I used to play WoW before I got burned out. Maybe a month or 2 wouldn't hurt. I'll see


----------



## roswell (Feb 4, 2006)

*Re: [Update! 12/29] WoW SAS Guild*

Jeez! I had to stay at work til' like midnight, that sucked.

Well I'm getting on now if any care to join.


----------



## roswell (Feb 4, 2006)

*Re: [We're live! Still need a few more people] WoW SAS Guild*

oh, and you misspelled my IGN in your updated post, MNinja.

just to avoid confusion, it's Henrikson, without a "c".


----------



## MouseWithoutKeyboard (Oct 18, 2007)

*Re: [We're live! Still need a few more people] WoW SAS Guild*

It's kind of silly we're all warlocks, I'm going to start a Hunter as well.


----------



## Sierra83 (Sep 24, 2007)

*Re: [We're live! Still need a few more people] WoW SAS Guild*

We'll also need a healer for PvP, I think I will start an undead priest.

[Edit: I have made an undead priest named Mylandra... see you when you guys come online!]


----------



## MouseWithoutKeyboard (Oct 18, 2007)

*Re: [We're live! Still need a few more people] WoW SAS Guild*

In the Hunter class, is the gun or the bow better?


----------



## Sierra83 (Sep 24, 2007)

*Re: [We're live! Still need a few more people] WoW SAS Guild*

I'm not sure, but I have seen more hunters using guns than bows.

++++++

What you need to do — Copy the stretch of the forum thread from "oh, and you" through "Hunter as well." word for word.

Material provided —

++++++

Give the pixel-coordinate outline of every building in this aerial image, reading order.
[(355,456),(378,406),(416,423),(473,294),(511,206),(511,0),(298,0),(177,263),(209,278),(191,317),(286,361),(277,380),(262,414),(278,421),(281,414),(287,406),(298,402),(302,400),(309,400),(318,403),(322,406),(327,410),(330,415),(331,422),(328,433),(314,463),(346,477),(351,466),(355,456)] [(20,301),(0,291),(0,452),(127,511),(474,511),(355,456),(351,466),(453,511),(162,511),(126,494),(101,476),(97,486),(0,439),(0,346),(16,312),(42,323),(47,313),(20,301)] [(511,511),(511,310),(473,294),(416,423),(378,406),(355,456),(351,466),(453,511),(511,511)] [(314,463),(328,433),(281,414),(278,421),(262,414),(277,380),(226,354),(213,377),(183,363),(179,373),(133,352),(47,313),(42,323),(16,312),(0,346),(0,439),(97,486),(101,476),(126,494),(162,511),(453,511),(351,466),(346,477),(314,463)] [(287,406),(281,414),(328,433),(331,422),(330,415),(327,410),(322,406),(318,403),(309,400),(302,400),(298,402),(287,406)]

++++++

Exercise answer —
oh, and you misspelled my IGN in your updated post, MNinja.

just to avoid confusion, it's Henrikson, without a "c".


----------



## MouseWithoutKeyboard (Oct 18, 2007)

*Re: [We're live! Still need a few more people] WoW SAS Guild*

It's kind of silly we're all warlocks, I'm going to start a Hunter as well.